Он не смотрит на меня, но вздрагивает, как будто это ранит его. Таким образом я понимаю, что он принимает это.
— Это не меняет того факта, что я хочу помочь, — отвечает он.
— Может, я не хочу твоей помощи.
Адам поворачивается ко мне с каменным выражением лица.
— Тогда я пойду в полицию и расскажу всё, что знаю.
— Что?
— Ты слышала меня.
У меня внутри разгорается ярость, посылая жар, несмотря на снег.

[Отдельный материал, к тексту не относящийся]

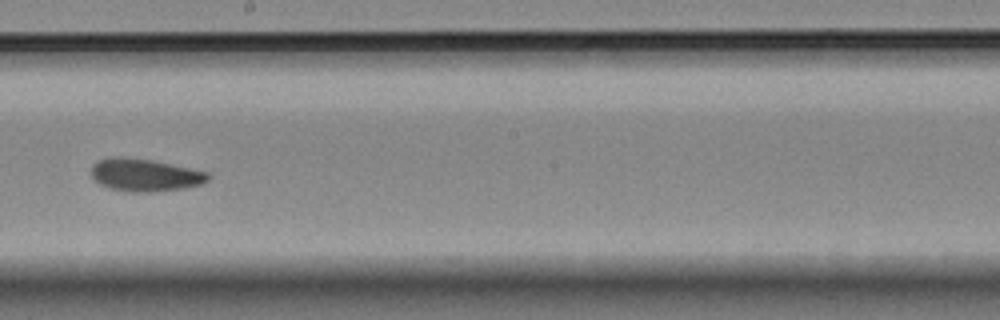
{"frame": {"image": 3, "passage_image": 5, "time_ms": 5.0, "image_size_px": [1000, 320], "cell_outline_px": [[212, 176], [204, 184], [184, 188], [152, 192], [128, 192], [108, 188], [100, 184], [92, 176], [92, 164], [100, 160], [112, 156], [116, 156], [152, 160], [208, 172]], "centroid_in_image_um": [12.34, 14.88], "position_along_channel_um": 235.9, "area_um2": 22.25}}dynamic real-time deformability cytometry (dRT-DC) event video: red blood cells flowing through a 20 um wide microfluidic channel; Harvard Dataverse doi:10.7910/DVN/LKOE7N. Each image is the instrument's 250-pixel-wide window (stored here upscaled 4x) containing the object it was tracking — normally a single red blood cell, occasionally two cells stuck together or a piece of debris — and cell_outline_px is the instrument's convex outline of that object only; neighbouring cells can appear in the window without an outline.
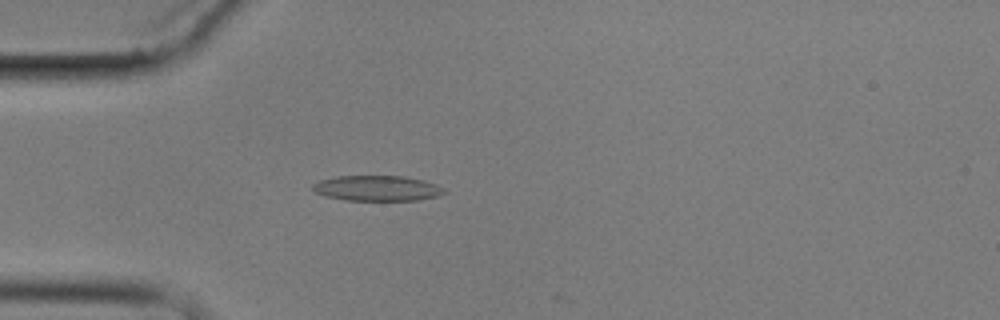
{"species": "common noctule bat (a hibernating species)", "species_latin": "Nyctalus noctula", "temperature_condition": "cold", "stored_images_in_passage": 6, "camera_frame_rate_fps": 3000, "um_per_image_px": 0.085, "animal": {"sex": "male", "body_mass_g": 17.9}, "frame": {"image": 1, "passage_image": 5, "time_ms": 4.667, "image_size_px": [1000, 320], "cell_outline_px": [[448, 192], [436, 196], [420, 200], [348, 200], [324, 196], [316, 192], [312, 188], [312, 184], [320, 180], [336, 176], [404, 176], [424, 180], [436, 184], [444, 188]], "centroid_in_image_um": [32.08, 15.99], "position_along_channel_um": 52.9, "area_um2": 19.48}}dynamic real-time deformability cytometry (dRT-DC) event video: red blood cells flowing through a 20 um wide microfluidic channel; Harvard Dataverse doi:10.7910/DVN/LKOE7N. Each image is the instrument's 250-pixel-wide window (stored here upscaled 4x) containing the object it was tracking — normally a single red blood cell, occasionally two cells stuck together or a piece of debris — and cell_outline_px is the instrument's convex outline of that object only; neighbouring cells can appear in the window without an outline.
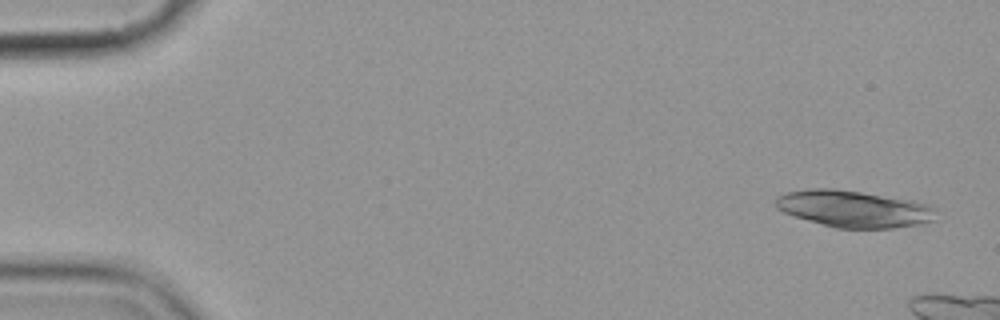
{"species": "common noctule bat (a hibernating species)", "species_latin": "Nyctalus noctula", "temperature_condition": "cold", "stored_images_in_passage": 4, "camera_frame_rate_fps": 3000, "um_per_image_px": 0.085, "animal": {"sex": "female", "body_mass_g": 19.9}, "frame": {"image": 1, "passage_image": 1, "time_ms": 0.0, "image_size_px": [1000, 320], "cell_outline_px": [[936, 208], [932, 220], [920, 224], [892, 228], [836, 228], [792, 216], [776, 208], [776, 196], [784, 192], [808, 188], [836, 188], [916, 200], [928, 204]], "centroid_in_image_um": [72.54, 17.73], "position_along_channel_um": 12.5, "area_um2": 34.74}}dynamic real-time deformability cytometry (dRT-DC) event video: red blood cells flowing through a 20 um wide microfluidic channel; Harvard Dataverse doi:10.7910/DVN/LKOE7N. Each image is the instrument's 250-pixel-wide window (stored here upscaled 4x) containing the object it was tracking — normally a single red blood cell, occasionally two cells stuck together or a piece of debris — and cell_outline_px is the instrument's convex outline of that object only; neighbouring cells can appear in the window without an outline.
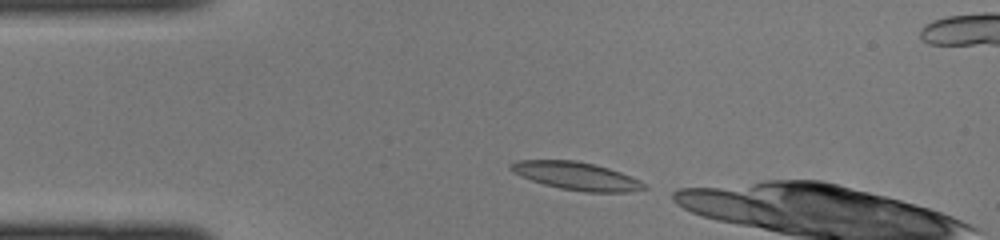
{"species": "common noctule bat (a hibernating species)", "species_latin": "Nyctalus noctula", "temperature_condition": "cold", "stored_images_in_passage": 8, "camera_frame_rate_fps": 3000, "um_per_image_px": 0.085, "animal": {"sex": "female", "body_mass_g": 22.0, "forearm_length_mm": 56.7}, "frame": {"image": 1, "passage_image": 1, "time_ms": 0.0, "image_size_px": [1000, 240], "cell_outline_px": [[648, 188], [628, 192], [584, 192], [560, 188], [544, 184], [520, 176], [512, 172], [508, 168], [508, 164], [516, 160], [576, 160], [596, 164], [620, 172], [640, 180]], "centroid_in_image_um": [48.96, 14.95], "position_along_channel_um": 36.0, "area_um2": 21.79}}
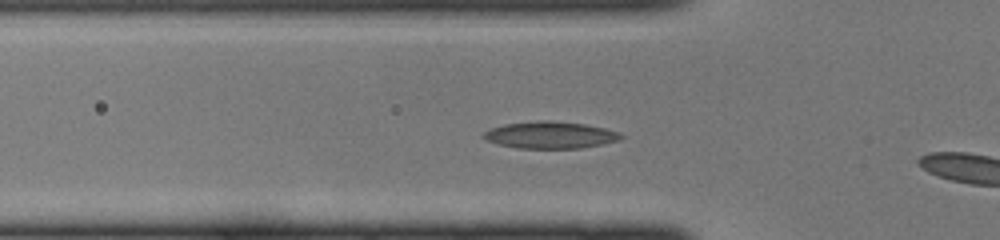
{"frame": {"image": 2, "passage_image": 6, "time_ms": 1.667, "image_size_px": [1000, 240], "cell_outline_px": [[624, 136], [620, 140], [580, 148], [516, 148], [484, 140], [480, 136], [484, 132], [492, 128], [504, 124], [540, 120], [548, 120], [584, 124], [604, 128], [620, 132]], "centroid_in_image_um": [46.75, 11.47], "position_along_channel_um": 79.1, "area_um2": 21.5}}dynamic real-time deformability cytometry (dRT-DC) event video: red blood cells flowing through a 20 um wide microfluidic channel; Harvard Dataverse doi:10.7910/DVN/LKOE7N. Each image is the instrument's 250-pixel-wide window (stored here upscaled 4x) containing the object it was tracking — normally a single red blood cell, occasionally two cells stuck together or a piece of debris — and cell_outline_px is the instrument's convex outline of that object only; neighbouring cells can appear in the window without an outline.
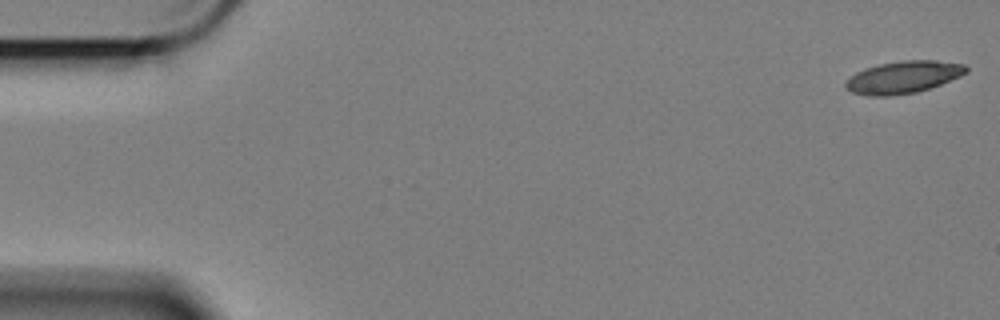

— Если ты сделаешь это, у нас ничего не останется. Мы можем никогда не найти доказательства, которые у меня были.
Адам пожимает плечами, и я чувствую, как сжимается моя челюсть.
— Адам, против Дэниела Таннера будут только мои слова! Ты хоть понимаешь, что единственное доказательство, которое у меня есть, я украла у недавней жертвы убийства? Он выйдет из этого дерьма, даже не запачкавшись, а вот меня, возможно, сочтут убийцей!
— Мне плевать.
— Тебе плевать? Тебя не волнует, что меня, возможно, начнут подозревать в убийстве?